“I want a Sunday kind of love
A love to last past Saturday night
And I’d like to know it’s more than love at first sight
And I want a Sunday kind of love”
-“A Sunday Kind of Love” as sung by the Four Seasons
I’ve been pretty honest in saying that I hold my grandparents as the standard upon which I measure true love. And after spending the past weekend with them, it occurred to me, to my dismay, that we no longer love each other the way that my grandparents do. Which is a terrible loss.
My grandparents fell in love during the era of “love is forever” and “marriage is until death do us part.” None of this one-night stand, friends with benefits, hook-up culture crap: love that doesn’t last past Saturday night.
My grandparents have been married now for over fifty years. And I won’t try to fool you and say that it was all rainbows and butterflies, but anything worth keeping alive for fifty years isn’t going to be. No, my mom recently told me that years ago my grandma left the house. I don’t know why, probably some row she and my grandpa had, but that doesn’t matter. What matters is that my grandpa would go running every morning past the place where she was staying just to check up on her even though they were “separated” until she came home.
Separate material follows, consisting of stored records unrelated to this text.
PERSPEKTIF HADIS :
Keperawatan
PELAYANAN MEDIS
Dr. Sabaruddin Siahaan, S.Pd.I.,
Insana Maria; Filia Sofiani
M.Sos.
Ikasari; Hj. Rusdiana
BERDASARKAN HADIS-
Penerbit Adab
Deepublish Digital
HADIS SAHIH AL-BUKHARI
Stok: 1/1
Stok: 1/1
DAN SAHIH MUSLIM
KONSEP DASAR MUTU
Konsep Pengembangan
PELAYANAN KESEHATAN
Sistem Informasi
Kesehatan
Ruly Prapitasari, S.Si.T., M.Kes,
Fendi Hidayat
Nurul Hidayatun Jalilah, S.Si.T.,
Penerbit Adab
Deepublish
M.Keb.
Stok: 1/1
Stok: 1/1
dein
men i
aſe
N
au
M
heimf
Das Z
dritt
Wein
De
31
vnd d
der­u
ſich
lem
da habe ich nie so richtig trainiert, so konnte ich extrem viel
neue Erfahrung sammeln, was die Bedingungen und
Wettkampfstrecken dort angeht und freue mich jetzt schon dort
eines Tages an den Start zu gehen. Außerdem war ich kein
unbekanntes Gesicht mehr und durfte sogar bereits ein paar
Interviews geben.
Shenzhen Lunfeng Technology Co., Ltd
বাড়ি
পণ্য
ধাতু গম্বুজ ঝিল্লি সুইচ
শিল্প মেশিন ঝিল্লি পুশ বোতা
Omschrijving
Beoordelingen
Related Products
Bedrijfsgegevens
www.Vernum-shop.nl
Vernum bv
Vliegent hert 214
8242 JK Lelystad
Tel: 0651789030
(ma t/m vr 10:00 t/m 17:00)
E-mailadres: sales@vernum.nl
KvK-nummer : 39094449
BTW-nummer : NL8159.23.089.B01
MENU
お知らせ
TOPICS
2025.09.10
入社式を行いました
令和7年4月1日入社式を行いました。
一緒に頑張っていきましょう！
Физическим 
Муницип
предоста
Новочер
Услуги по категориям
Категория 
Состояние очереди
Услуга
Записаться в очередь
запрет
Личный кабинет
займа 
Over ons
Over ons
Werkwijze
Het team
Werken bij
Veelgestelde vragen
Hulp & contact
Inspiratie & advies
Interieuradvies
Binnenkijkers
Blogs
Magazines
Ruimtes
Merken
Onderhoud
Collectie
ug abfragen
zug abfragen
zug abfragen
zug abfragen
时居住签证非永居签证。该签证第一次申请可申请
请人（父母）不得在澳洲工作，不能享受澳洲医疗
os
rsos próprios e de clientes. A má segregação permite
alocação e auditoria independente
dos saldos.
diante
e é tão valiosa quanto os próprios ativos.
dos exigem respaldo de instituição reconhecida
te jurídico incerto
It took work, it took time, it took listening, it took apologizing. It took all of those things that most of us don’t want to give of these days. Our hearts and ourselves.
And now they’re both retired, taking care of each other, him taking more care of her. He’s there at her every beckon and call. Now, my point is not for one partner to be a sheepdog for the other, but that he loves her so much that he would clearly do anything for her. And really, I mean anything. They have a Sunday kind of love.
This is how I want to be loved. Like I said before, this isn’t about being in charge or being in control or wanting someone to be willing to do anything for me for selfish reasons. It’s just that I want to know that someone loves me so completely, so unconditionally that nothing else matters. And I want to love him back in the same way. This is the kind of love that completes us and heals the world in the process.
I know it’ll take longer, much longer, than finding someone who just wants to jump in the sack, but in the end, it will be worth so much more. I want a Sunday kind of love.